The U.S. Census Bureau plans to step up its marketing plans to increase awareness of the decennial Census and boost response rates.
The marketing plans are part of an updated Census 2000 operational plan that Kenneth Prewitt, director of the Census Bureau, presented to William Daley, the Secretary of Commerce, last month. The updated plans come on the heels of the recent Supreme Court decision that requires the Census Bureau to conduct a traditional head count of all the 100 million addresses for congressional reapportionment.
“We will be doing enhanced advertising to get people to cooperate with the census — instead of having to go back and knock on the door and ask questions — and be more forthcoming with answers,” said Lee Price, chief economist at the Commerce Department. “American society is changing in ways that make it harder to do a good census. Many people are not home, they have trouble with creditors, they are immigrants, and some people have a general hostility toward people asking them questions. All of this will make it harder to conduct the best, most accurate census.”
The Census Bureau has moved up the start date of its educational marketing campaign three months to November and it will run until January. The campaign will target the historically undercounted population, specifically the African-American, Hispanic, Asian/Pacific Islander, and American Indian/Alaskan native populations. The broad-based advertising campaign will range from broadcast TV, radio and print ads to billboards and transit advertising. It will focus on what the census is, why it's taken, and how it benefits Americans.
From April to July 2000, the Census Bureau will launch a follow-up advertising campaign aimed at households that did not respond by mail, explaining that they will be visited by an enumerator.
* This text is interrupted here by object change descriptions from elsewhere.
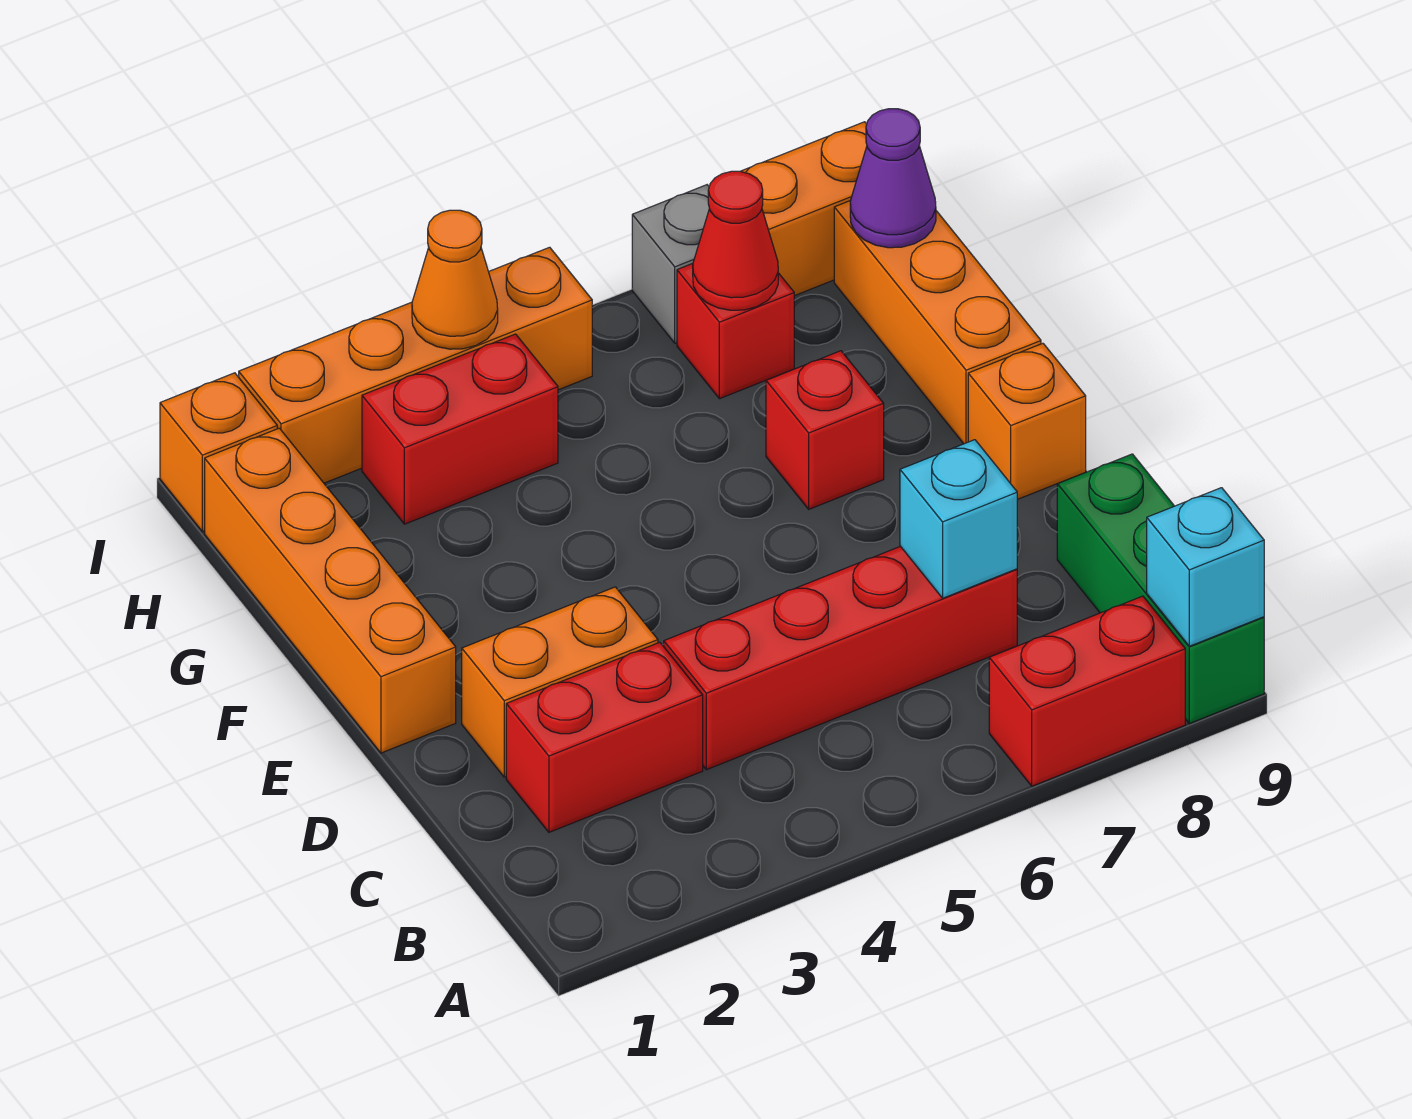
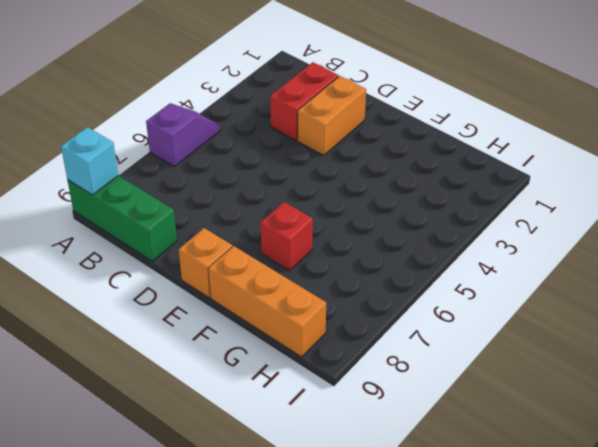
purple 1x2 slope [146,103,220,166] -> none
none -> red 1x2 brick [989,596,1185,786]
none -> red 1x4 brick [664,546,1017,770]
none -> orange 1x4 brick [205,428,456,753]

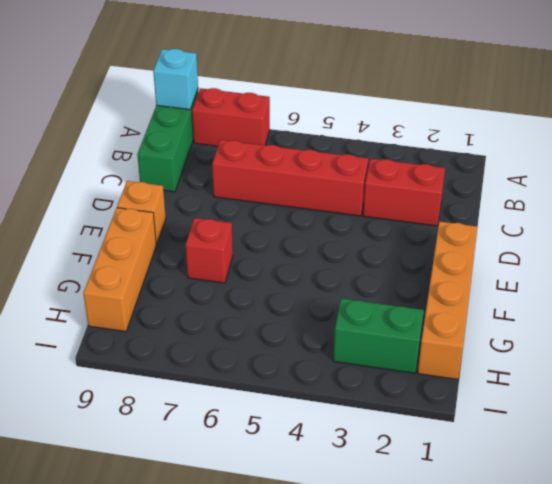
green 1x2 brick [333,298,424,373] -> red 1x2 brick [362,334,558,524]
none -> orange 1x2 brick [462,587,658,777]
none -> red 1x1 brick [677,263,794,399]
none -> orange 1x1 brick [160,373,277,532]

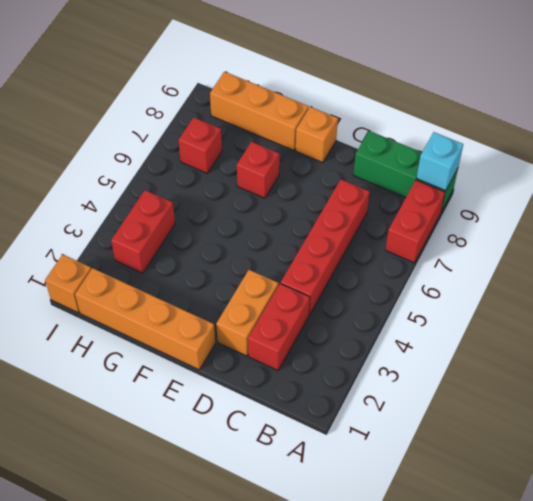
none -> orange 1x4 brick [239,247,592,483]
none -> grey 1x1 brick [632,185,709,343]
none -> orange 1x2 brick [741,122,867,296]

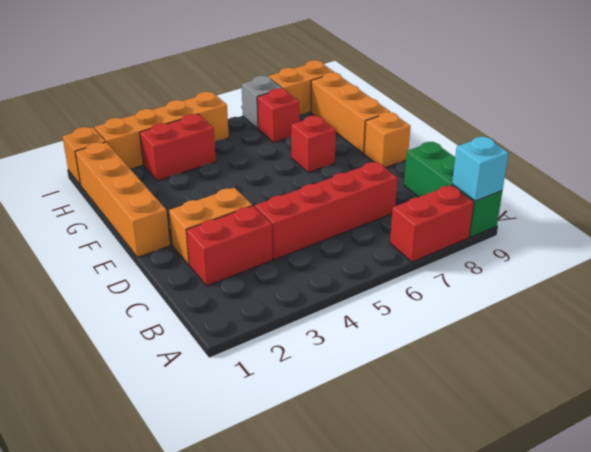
none -> cyan 1x1 brick [900,440,1017,598]
none -> red 1x1 cone [693,171,778,310]
none -> purple 1x1 cone [850,109,936,248]

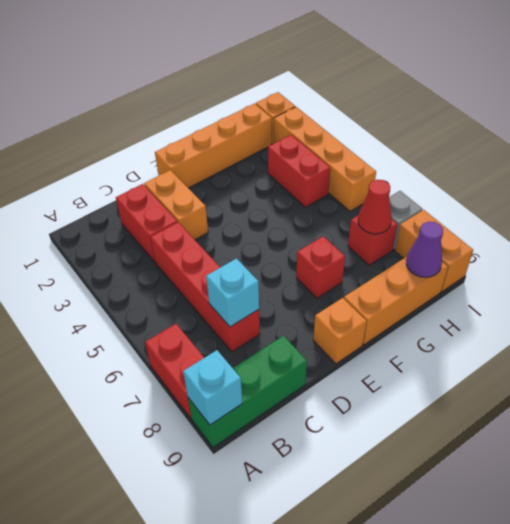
none -> orange 1x1 cone [412,210,498,349]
“We weren't going to do a follow-up message originally,” said Ken Meyer, chief of the Census 2000 publicity office. “Our original plan called for sampling that universe of nonrespondents. But, since the Supreme Court said that we are not able to do that, and that we have to contact everybody who didn't respond, we decide to use broadcast advertising to blanket the community.”
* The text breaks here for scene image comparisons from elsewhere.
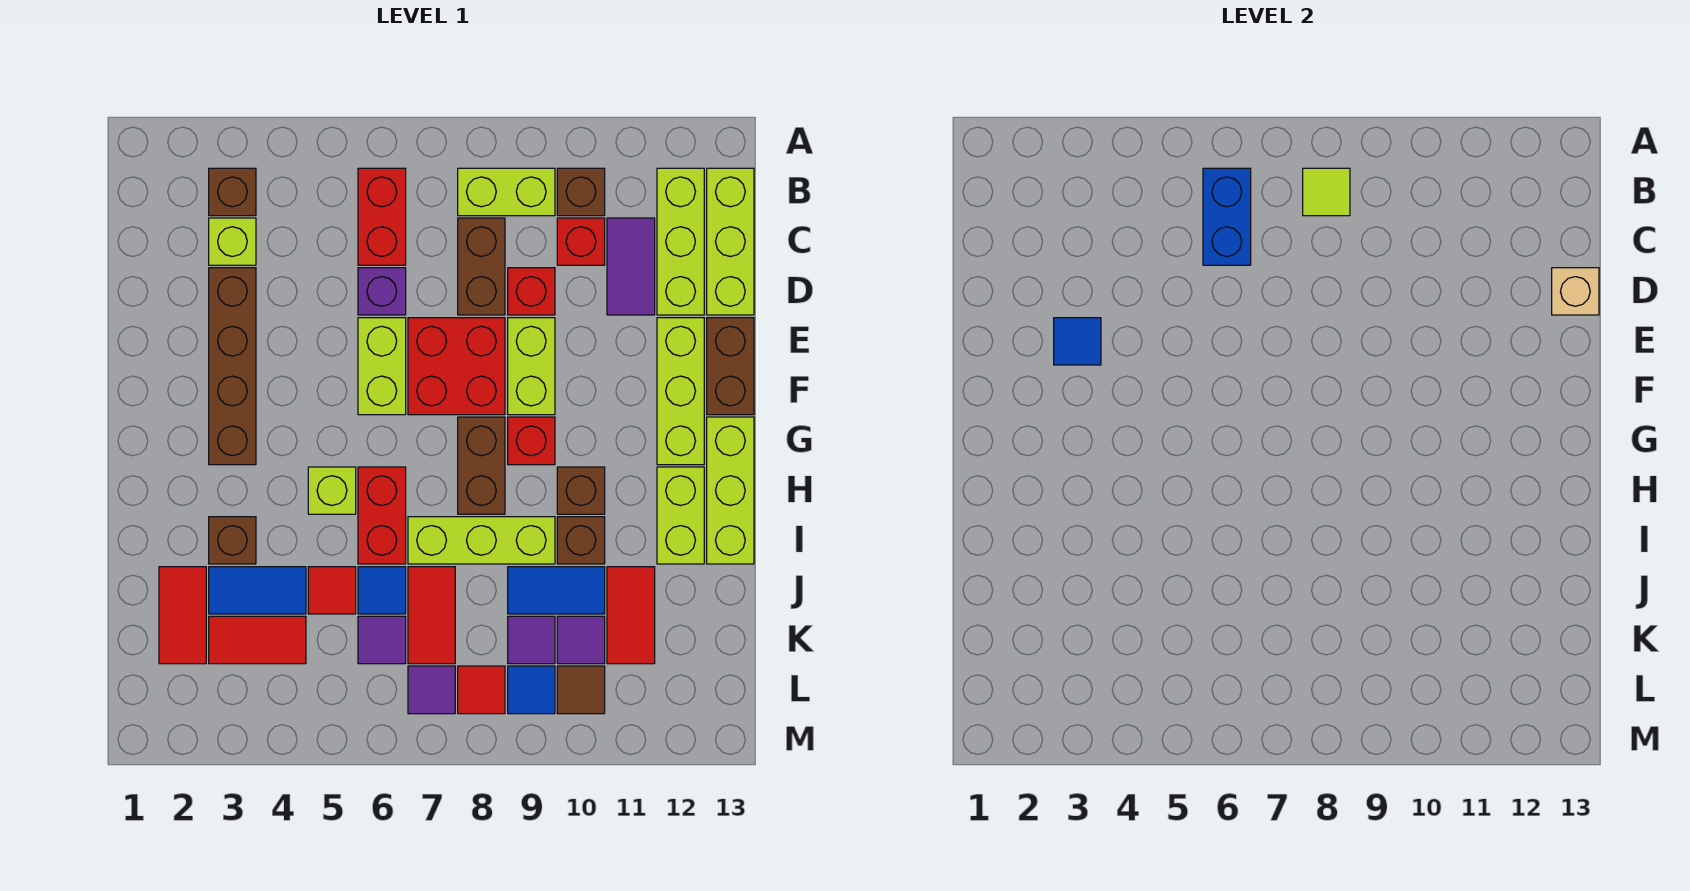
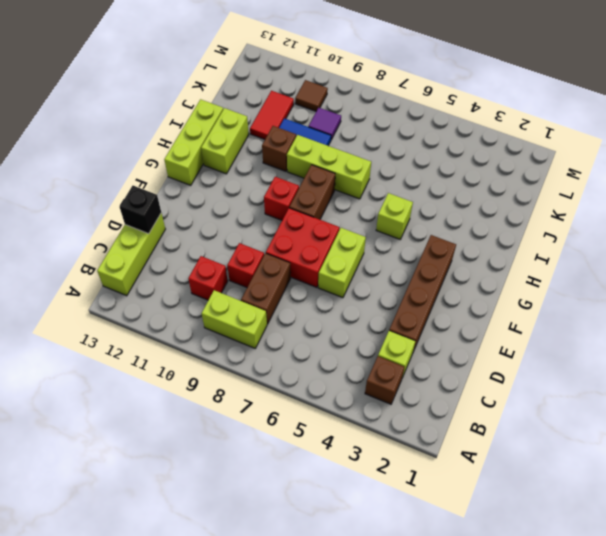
black 1x1 brick [120,186,161,234] -> tan 1x1 brick [1552,268,1599,315]
none -> red 1x2 brick [358,168,406,265]
none -> brown 1x1 brick [557,168,605,216]
none -> lime 1x3 brick [657,168,704,315]
none -> purple 1x2 tile [607,218,655,315]

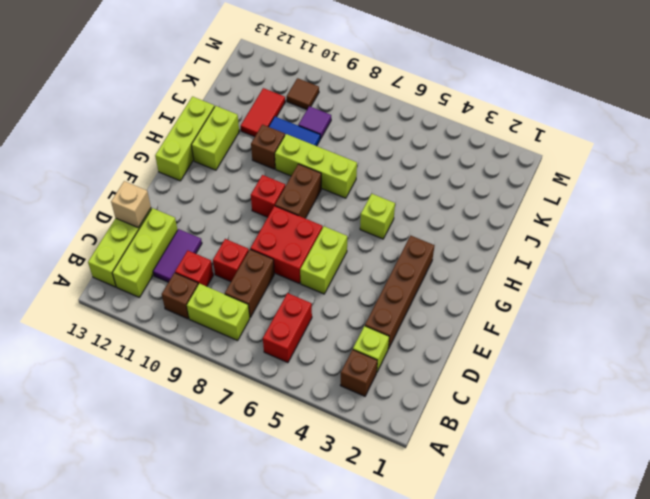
none -> purple 1x1 brick [358,268,406,315]
none -> lime 1x2 brick [508,318,555,415]
none -> lime 1x3 brick [657,318,704,465]
none -> brown 1x2 brick [707,318,754,415]

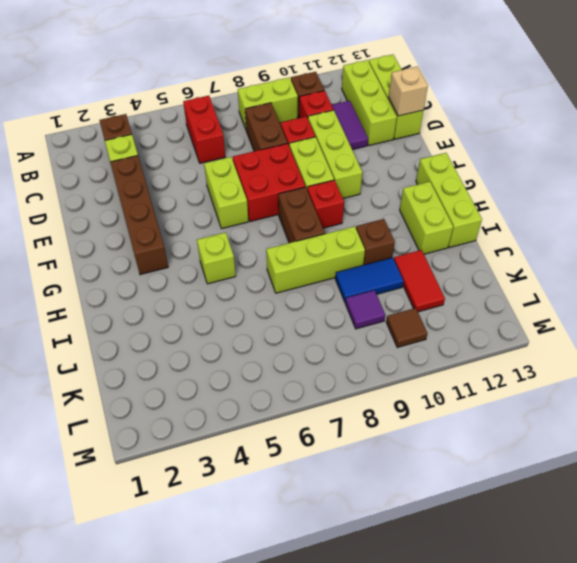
lime 1x3 brick [308,110,362,198] -> lime 1x3 brick moved to [657,318,704,465]
none -> purple 1x1 brick [358,268,406,315]
none -> brown 1x2 brick [707,318,754,415]
none -> red 1x2 brick [358,467,406,564]
none -> brown 1x1 brick [557,467,605,514]

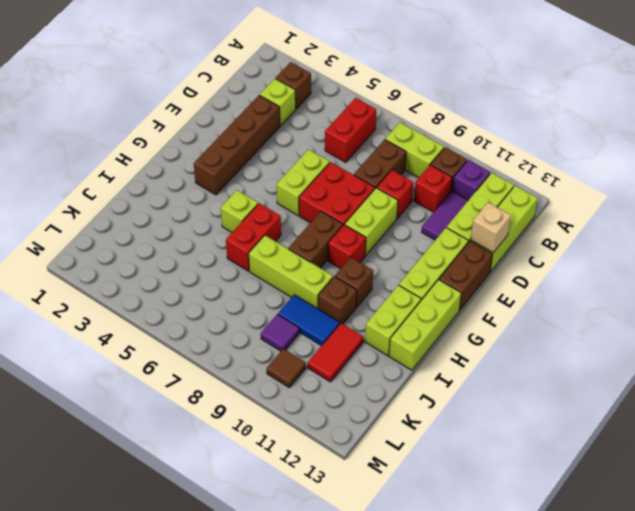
purple 1x1 brick [452,160,490,200] -> purple 1x1 brick moved to [358,268,406,315]
none -> brown 1x1 brick [209,517,256,564]
none -> red 1x2 tile [159,567,206,664]
none -> blue 1x2 tile [209,567,306,614]
none -> red 1x1 tile [308,567,356,614]

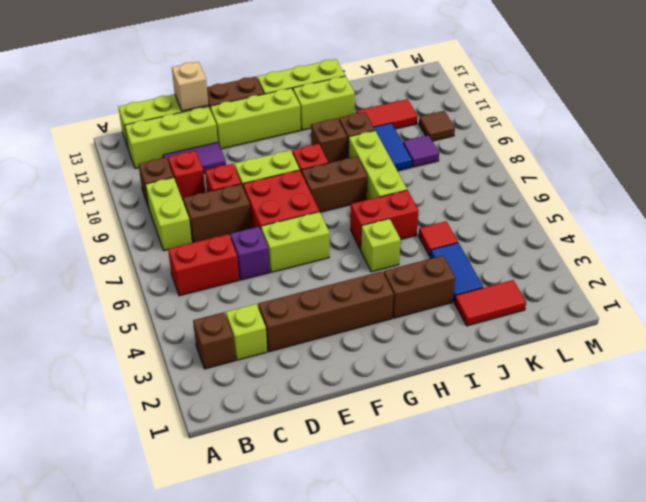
brown 1x2 brick [384,256,455,318] -> brown 1x1 brick [209,517,256,564]
none -> blue 1x1 tile [358,567,406,614]
none -> red 1x2 tile [408,567,455,664]
none -> red 1x2 tile [209,616,306,664]
none -> purple 1x1 tile [358,616,406,664]

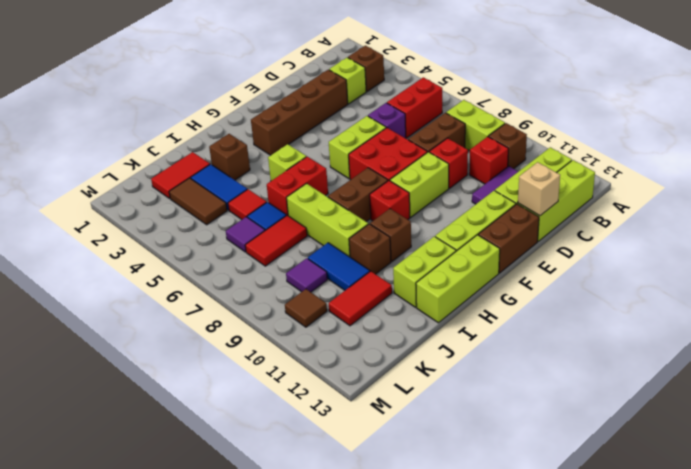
brown 1x2 tile [169,178,227,225] -> red 1x2 tile [209,616,306,664]
none -> purple 1x1 tile [557,616,605,664]
none -> purple 1x1 tile [408,666,455,714]
none -> red 1x1 tile [458,666,505,714]
none -> blue 1x1 tile [508,666,555,714]

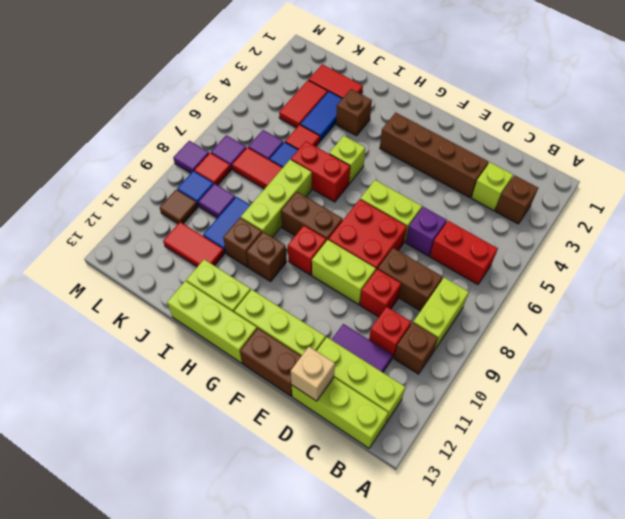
purple 1x1 tile [173,141,209,173] -> purple 1x1 tile moved to [557,616,605,664]
none -> blue 1x2 brick [1203,168,1251,265]
none -> lime 1x1 tile [1303,168,1350,216]
none -> blue 1x1 tile [1054,318,1101,365]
Consistent with what was announced last year, the Census Bureau will send advanced, First-Class letters to all 100 million U.S. households from February through April 2000 motivating them to fill out and send back their census questionnaires promptly. The actual census questionnaires will be sent via First-Class mail in late March 2000.
“[Households] will get an advance letter that tells them that the questionnaire is coming, along with some information including how to get a foreign language questionnaire if they need it or a number where they can call for assistance,” Meyer said. “There will also be a phone number in the mailing that they can call for assistance if they need help filling it out.”
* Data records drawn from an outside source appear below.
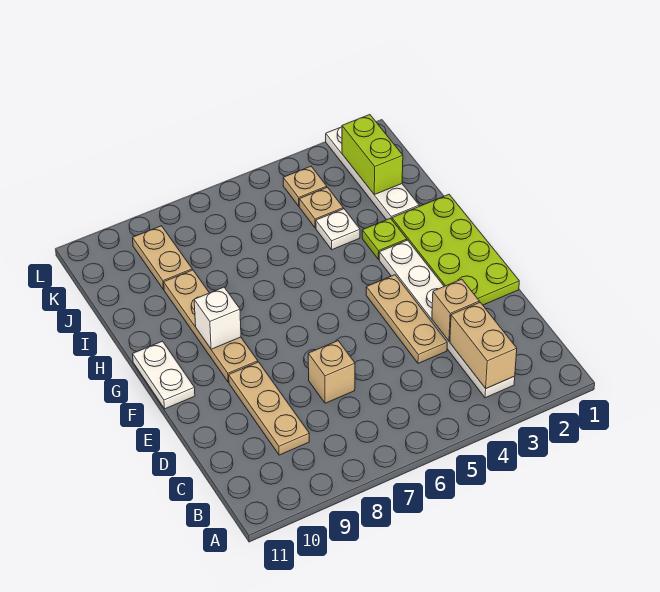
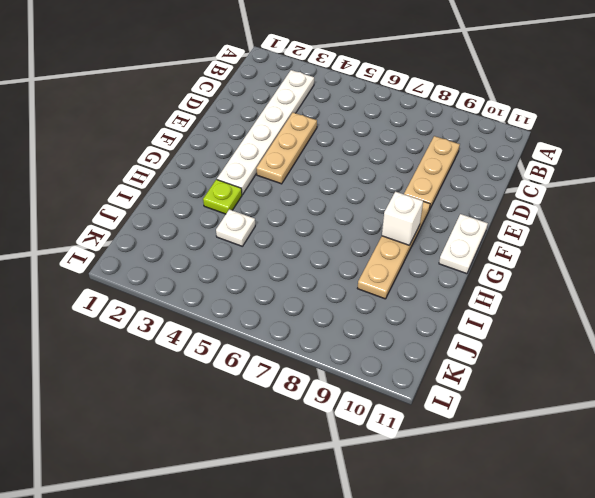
none -> tan 1x1 brick [308,341,355,403]
none -> lime 2x4 plate [392,195,519,305]
none -> white 1x4 plate [326,127,419,220]

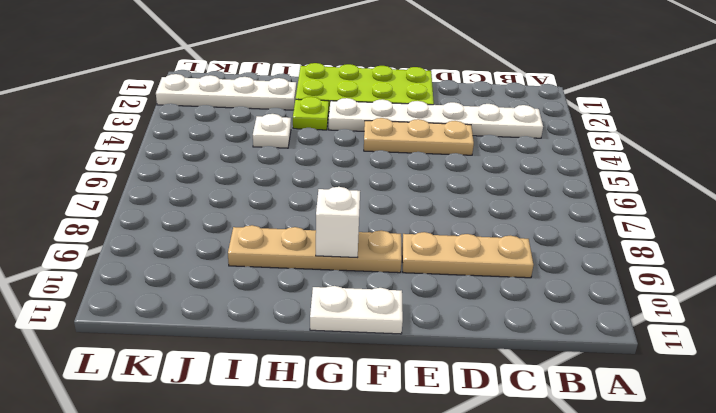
none -> tan 1x1 brick [308,341,355,403]
none -> tan 1x1 plate [299,187,343,228]
none -> tan 1x2 plate [133,226,192,290]

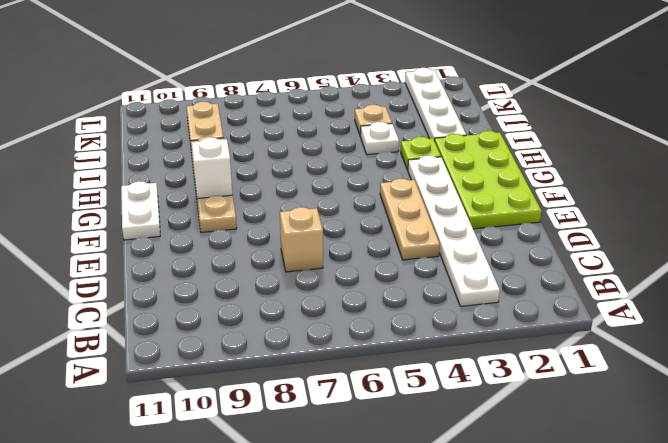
none -> tan 1x3 plate [229,362,309,455]
none -> tan 1x1 plate [283,166,327,206]
none -> tan 1x2 brick [450,302,517,389]

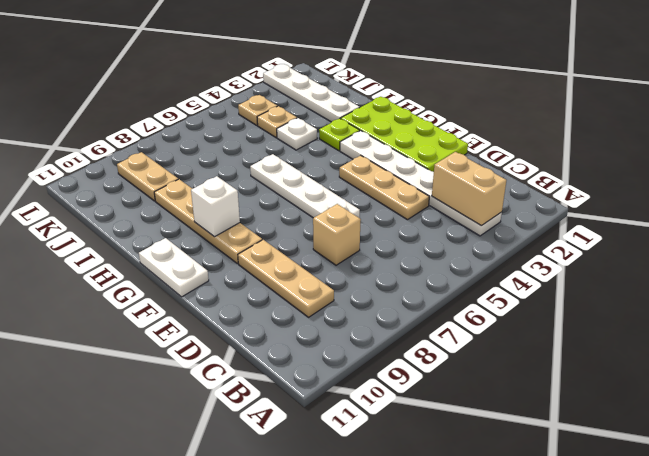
white 1x4 plate [250,154,360,218] -> none
none -> tan 1x1 brick [432,279,479,341]
none -> lime 1x2 brick [342,115,403,195]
In early April, Americans will receive a follow-up postcard that either thanks them if they have returned the questionnaire or remind them to do so if they haven't yet.
The Census Bureau also will continue its plans to send long forms to 17 percent of all housing units. These forms are important to direct marketers because they collect enhanced social, economic, financial and physical characteristic information, as opposed to the short form, which collects only name, sex, age, relationship and race for each household.
The Census Bureau is using Young & Rubicam, New York, as its advertising agency and there are no plans to change the its $100 million advertising budget. However, Rep. Carrie Meek (D-FL) and Rep. Dan Miller (R-FL), who is chairman of the subcommittee on the census, recently introduced the America Counts Today Initiative, designed to enhance traditional enumeration methods for the 2000 Census. If passed, it will add $300 million to the current advertising budget targeted to hard-to-count areas.
Prewitt, who announced these plans at a press conference at the National Press Club late last month, also said the Census Bureau plans to produce a second survey using statistical sampling.
“It is the task of the Census Bureau to produce the best numbers possible, not to decide how it will be used,” said Prewitt. He said he based his decisions on lessons of the Census Bureau's dress rehearsal, which confirmed the need to use sampling to reduce the undercount.
In addition, the Census Bureau is launching “Census in the Schools,” an awareness-based direct mail program this month aimed at teachers in 40 percent of U.S. schools that are in hard to enumerate areas. Teachers in these schools will receive educational materials that can be used as part of their lesson plans in an effort to raise awareness amongst students, who will be responders in the next census.
“[The mailings] will allow teachers to integrate the census and census concepts into their lesson plans and core curriculum, where they can replace lessons in math, civics or social sciences, for example, with census concepts,” said Meyer. “Instead of teaching place values in math, for example, they can look at population increases and decreases.”
The Census Bureau is teaming up with Scholastic Inc., New York, the children's publishing company, on this project. Scholastic's database will be used as the main source for teachers' names and addresses, and they will be verified via the Census Bureau's 12 regional offices The program will cost the Census Bureau about $15 million.